## What needs to be done
From the line containing "white tee rizz (slowed)" up to and including the line containing "12 JUN 2020", reproduce the lines with "Toilet" substituted by "Kitchen" and nothing else altered. Omit the pictures from your answer.

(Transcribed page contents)
******************************

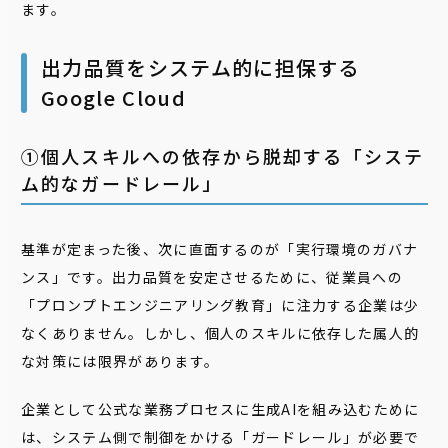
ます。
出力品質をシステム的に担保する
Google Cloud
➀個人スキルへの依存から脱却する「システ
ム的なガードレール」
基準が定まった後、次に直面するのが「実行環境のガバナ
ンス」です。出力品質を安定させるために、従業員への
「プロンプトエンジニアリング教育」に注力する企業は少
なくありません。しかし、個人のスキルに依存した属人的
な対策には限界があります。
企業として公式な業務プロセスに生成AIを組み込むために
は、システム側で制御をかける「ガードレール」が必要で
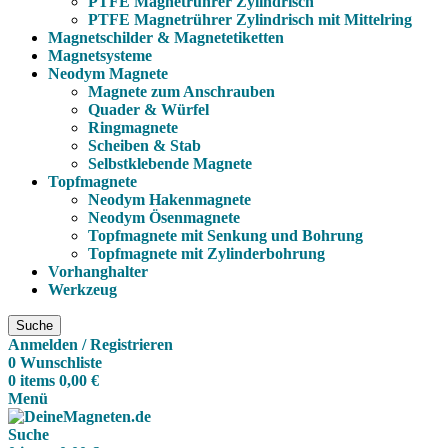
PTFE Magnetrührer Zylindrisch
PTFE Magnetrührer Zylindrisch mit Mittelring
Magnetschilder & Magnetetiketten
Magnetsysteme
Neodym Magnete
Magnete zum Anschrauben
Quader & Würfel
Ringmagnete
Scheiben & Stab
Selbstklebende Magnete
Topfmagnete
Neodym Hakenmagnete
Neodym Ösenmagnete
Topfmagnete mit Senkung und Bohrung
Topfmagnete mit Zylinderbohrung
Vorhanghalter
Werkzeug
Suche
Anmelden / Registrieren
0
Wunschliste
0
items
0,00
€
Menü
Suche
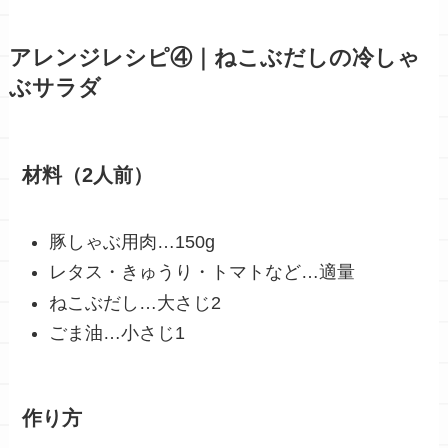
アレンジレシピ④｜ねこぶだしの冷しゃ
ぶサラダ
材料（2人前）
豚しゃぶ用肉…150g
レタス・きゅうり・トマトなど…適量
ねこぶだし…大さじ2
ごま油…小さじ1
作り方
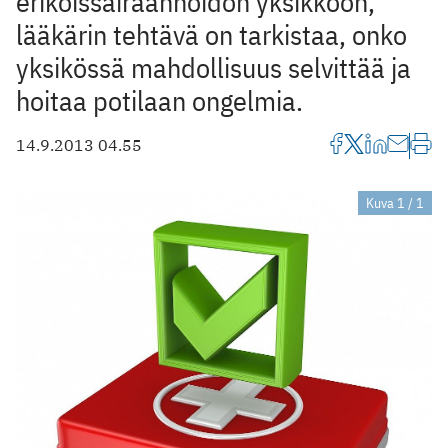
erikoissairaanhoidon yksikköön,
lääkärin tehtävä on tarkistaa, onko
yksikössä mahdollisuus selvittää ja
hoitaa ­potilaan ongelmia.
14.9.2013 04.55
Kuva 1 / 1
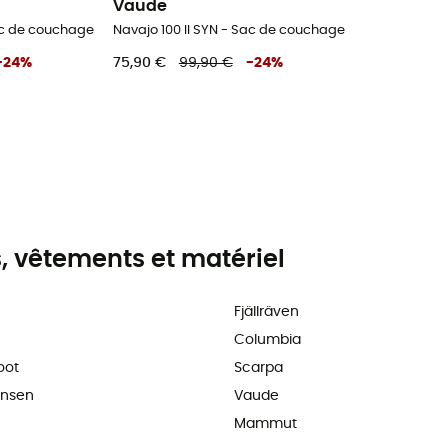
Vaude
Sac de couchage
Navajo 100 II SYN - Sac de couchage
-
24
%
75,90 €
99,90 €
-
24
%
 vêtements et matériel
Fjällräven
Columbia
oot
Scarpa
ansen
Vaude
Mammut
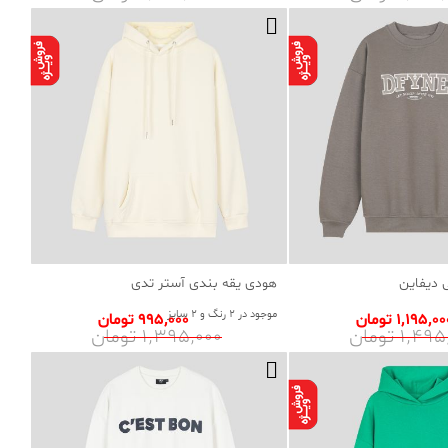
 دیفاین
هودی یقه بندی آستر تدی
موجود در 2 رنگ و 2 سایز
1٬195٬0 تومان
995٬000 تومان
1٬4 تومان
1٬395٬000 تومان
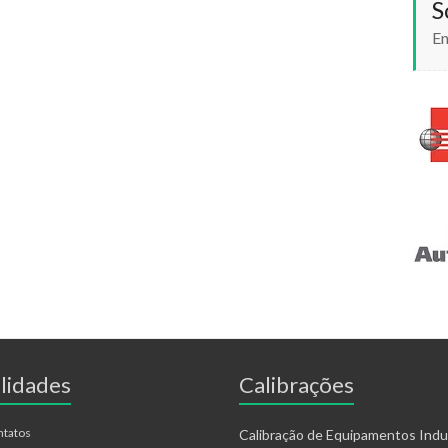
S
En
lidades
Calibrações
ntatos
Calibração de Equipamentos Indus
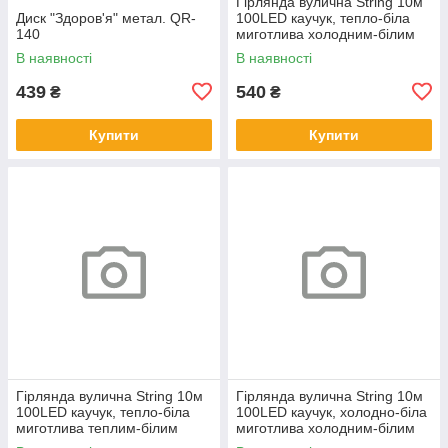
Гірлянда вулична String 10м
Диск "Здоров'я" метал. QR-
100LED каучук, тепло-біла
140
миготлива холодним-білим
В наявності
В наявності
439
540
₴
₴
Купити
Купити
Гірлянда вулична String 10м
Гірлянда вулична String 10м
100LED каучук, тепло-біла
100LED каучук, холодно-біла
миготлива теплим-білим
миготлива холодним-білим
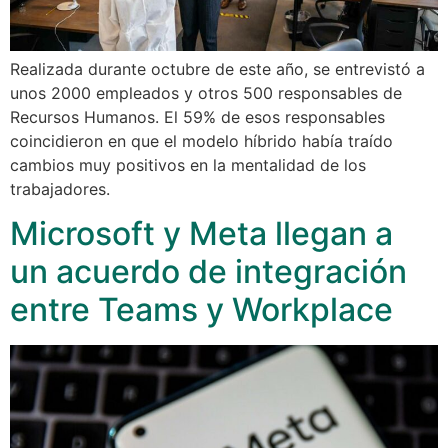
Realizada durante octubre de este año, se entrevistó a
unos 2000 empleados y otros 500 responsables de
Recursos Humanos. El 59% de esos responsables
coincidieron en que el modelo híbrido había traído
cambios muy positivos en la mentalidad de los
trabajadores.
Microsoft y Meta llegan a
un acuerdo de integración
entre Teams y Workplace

******************************

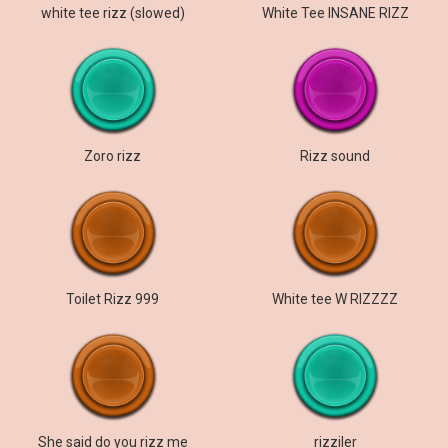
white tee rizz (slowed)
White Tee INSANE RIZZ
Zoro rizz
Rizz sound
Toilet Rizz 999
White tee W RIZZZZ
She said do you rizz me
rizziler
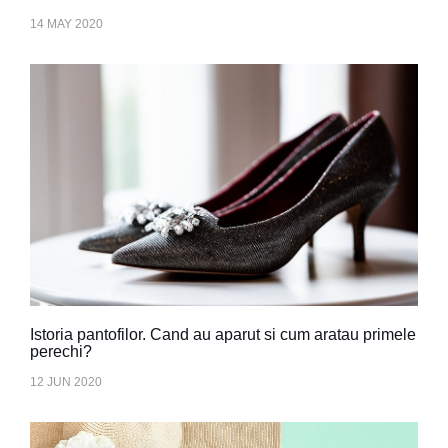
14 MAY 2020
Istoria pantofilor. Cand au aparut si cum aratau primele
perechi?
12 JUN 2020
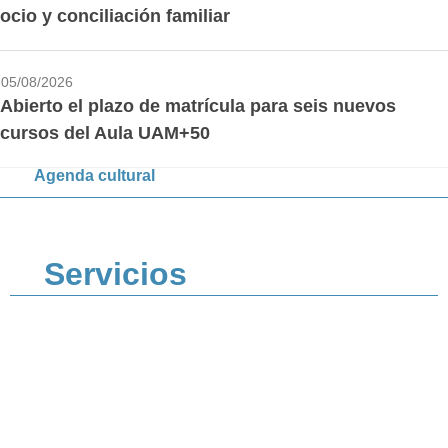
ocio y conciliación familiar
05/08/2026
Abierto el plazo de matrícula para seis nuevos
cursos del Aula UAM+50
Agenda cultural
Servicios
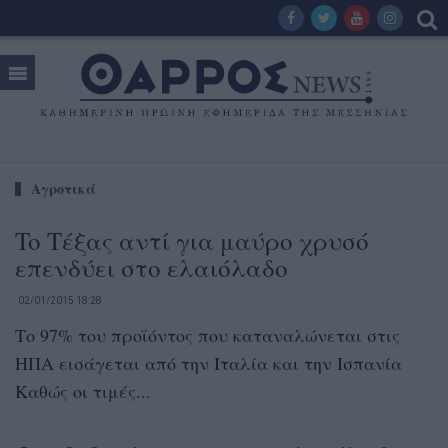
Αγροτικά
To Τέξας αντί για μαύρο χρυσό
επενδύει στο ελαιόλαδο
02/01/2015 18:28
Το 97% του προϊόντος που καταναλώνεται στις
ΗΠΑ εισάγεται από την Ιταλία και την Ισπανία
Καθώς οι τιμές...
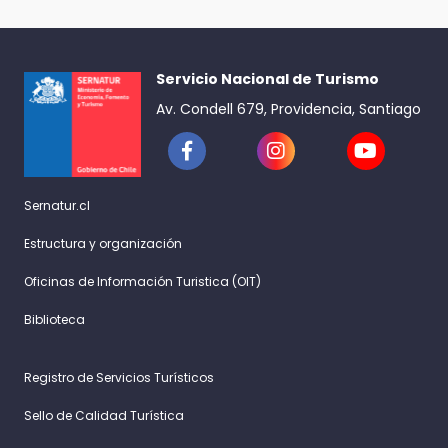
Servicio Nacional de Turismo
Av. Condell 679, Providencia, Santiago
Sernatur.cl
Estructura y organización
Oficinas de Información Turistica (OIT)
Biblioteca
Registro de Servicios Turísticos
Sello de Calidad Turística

******************************

## Answer box
white tee rizz (slowed)
White Tee INSANE RIZZ
Zoro rizz
Rizz sound
Kitchen Rizz 999
White tee W RIZZZZ
She said do you rizz me
rizziler
14 MAY 2020
Istoria pantofilor. Cand au aparut si cum aratau primele
perechi?
12 JUN 2020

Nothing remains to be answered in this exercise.